As a Michigan Army National Guard chaplain for over 17 years, Lt. Col. Rev. Brian Martinus has built his career around being close to those experiencing suffering, death or loss.
But what does it mean to draw near in a time when physical closeness is rendered unsafe? What does it mean to provide pastoral care to hundreds of soldiers, when traditional means of care are disrupted by a pandemic?
Since mid-2020, Martinus has been working within a presidential directive COVID response team. As healthcare providers work among those affected by COVID-19, Martinus and the chaplains he supervises offer spiritual care for providers and patients alike — offering counseling, logistical support and other resources for emotional health.
At the start of the mission, the task force’s purview included 16 states in three Federal Emergency Management Agency (FEMA) region, then expanded to hospitals and community vaccination centers in all 50 states and all 10 FEMA regions, before contracting (at the time of publication) back to 14 states and three FEMA regions. Having ministered alongside FEMA and the National Guard, Martinus has found that despite the physical distance required for pandemic-preparedness, chaplains are often met with a fresh openness to dialogue.
That openness often comes on the heels of being overwhelmed, as many of the medical care providers Martinus interacts with are unaccustomed to the volume of death they now experience.
“Having worked alongside healthy populations in the military, death at this scale is an unusual experience,” Martinus said.

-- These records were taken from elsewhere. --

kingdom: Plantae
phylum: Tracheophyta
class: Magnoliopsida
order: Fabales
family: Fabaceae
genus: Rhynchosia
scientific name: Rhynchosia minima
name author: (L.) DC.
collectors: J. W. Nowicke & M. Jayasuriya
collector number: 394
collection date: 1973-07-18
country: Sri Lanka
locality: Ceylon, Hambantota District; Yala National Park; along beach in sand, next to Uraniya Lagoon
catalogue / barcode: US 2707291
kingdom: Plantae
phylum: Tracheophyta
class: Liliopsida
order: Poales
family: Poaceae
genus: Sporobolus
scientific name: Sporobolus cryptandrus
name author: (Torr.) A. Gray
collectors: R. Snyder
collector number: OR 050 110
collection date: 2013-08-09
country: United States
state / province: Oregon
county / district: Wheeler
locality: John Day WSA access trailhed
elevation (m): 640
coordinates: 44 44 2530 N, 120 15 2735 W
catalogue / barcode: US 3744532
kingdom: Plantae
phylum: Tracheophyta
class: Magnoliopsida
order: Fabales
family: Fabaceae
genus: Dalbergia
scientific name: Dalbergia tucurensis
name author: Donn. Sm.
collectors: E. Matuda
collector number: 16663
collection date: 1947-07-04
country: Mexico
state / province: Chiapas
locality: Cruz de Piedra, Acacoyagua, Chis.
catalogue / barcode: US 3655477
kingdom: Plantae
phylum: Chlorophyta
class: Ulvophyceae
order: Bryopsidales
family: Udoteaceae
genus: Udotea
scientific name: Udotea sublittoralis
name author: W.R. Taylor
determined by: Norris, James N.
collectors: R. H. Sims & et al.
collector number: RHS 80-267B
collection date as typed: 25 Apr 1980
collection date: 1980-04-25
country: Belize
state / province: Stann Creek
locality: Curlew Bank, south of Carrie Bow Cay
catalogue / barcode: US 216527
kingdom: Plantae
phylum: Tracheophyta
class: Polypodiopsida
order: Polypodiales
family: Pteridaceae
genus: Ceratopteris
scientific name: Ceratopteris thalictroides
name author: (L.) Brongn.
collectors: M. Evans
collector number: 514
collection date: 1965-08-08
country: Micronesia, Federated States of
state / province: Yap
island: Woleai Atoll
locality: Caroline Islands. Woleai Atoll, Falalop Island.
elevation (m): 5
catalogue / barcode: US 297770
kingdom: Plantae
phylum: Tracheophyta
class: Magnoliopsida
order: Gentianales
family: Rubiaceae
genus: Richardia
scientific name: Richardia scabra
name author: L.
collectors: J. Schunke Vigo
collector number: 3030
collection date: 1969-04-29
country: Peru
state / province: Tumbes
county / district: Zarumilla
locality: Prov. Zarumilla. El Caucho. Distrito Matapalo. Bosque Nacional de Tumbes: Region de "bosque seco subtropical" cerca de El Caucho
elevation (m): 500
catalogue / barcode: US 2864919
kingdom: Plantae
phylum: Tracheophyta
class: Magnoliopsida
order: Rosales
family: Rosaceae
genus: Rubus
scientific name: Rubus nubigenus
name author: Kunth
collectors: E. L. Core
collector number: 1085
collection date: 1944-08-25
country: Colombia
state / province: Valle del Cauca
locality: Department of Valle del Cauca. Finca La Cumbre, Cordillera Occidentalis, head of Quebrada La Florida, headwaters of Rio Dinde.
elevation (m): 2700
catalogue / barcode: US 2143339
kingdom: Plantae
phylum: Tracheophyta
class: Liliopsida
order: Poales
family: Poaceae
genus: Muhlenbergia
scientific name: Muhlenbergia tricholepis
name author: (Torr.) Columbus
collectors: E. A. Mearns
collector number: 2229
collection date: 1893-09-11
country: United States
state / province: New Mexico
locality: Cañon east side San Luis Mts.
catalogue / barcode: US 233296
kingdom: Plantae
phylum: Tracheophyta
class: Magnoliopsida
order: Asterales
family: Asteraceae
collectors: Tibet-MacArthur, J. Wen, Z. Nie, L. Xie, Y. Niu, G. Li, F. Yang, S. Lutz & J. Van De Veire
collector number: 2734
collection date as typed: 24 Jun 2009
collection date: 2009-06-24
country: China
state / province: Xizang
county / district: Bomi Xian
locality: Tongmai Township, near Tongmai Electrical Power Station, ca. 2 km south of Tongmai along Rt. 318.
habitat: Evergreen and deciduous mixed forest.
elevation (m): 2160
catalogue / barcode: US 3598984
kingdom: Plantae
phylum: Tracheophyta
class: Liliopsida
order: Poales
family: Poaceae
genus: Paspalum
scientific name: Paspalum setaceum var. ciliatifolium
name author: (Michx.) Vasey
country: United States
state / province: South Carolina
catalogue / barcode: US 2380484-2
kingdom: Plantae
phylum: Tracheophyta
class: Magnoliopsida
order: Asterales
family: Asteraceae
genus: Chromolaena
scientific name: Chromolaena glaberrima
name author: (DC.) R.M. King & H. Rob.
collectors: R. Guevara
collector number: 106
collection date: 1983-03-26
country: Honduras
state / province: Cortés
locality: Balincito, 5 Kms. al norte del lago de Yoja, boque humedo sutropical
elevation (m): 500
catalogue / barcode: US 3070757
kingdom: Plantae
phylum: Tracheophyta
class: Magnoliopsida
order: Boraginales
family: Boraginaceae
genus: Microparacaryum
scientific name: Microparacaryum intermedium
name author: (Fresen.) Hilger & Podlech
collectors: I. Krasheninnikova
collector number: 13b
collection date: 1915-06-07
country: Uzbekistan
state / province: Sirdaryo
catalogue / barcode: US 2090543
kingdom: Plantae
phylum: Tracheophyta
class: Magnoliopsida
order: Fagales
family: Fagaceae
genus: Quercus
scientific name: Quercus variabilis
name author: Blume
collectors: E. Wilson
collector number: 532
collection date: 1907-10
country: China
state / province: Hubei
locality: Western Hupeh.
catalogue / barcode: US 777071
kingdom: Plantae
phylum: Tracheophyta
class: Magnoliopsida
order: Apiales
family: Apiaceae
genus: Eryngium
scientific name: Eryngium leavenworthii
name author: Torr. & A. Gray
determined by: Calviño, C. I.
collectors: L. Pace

Having pastored a local church for eight of his years as a full-time chaplain — which includes officiating over 300 military funerals — Martinus is no stranger to drawing near to hurting populations. Sometimes during COVID-19, drawing near meant debriefing with chaplains, doctors, nurses and other healthcare providers — providing spiritual care that cultivates a healthy inner life for those working amidst death.
“It’s very easy to pigeonhole what a chaplain does in the military,” said Lt. Col. Charles Calio, Martinus’ colleague in the National Guard. “But to be an effective chaplain, in my mind, you have to be down to earth and be a person who cares about other people regardless of faith or particular religious belief. You have to serve as an adviser to the commander about matters beyond religion. You have to know: are the troops too tired? Are they overworked? Is the commander making decisions not in the best interest of the troops? Brian is all of those things.”
Martinus’ effectiveness in shepherding has also helped other chaplains find their own voice in their units. Because he also supervises up to 27 people at any one time, equipping others for ministry is a central part of success for Martinus.
“Seeing other chaplains flourish in ministry is a really fulfilling part of this season,” said Martinus. “One of our Air Force chaplains at one of our hospitals in Fort Bliss, Texas, was a brand-new chaplain who’d only been in for six months. Before she came in, she was a journalist and news anchor at a TV station in Atlanta. I got the chance to meet her, talk with her religious support team and mentor her over a four-month period. One of the hospitals in Fort Bliss had a provider experiencing a lot of deaths, and she was there. Helping her process that and seeing her continue to provide good support for the airmen and airwomen she was assigned to in the hospital was a really special thing.”
Emotional and spiritual health — for families, servicemembers and patients — are daily realities for chaplains working alongside hospitals and vaccination centers. As Martinus continues to serve alongside COVID-19 relief, he asks that Wesleyans pray for strength, wisdom and endurance for both the military and their families during a time when many face extended separation due to service.
Rev. Ethan Linder is the hospitality, college and young adult pastor at College Wesleyan Church in Marion, Indiana.